Copy out the entries below, swapping "Kontakt" for "Contact" and keeping everything else the same.

--*--

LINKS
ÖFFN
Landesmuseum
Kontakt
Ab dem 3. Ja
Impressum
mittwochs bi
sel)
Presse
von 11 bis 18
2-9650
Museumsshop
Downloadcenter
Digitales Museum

--*--

§ EXERCISE RESPONSE:
LINKS
ÖFFN
Landesmuseum
Contact
Ab dem 3. Ja
Impressum
mittwochs bi
sel)
Presse
von 11 bis 18
2-9650
Museumsshop
Downloadcenter
Digitales Museum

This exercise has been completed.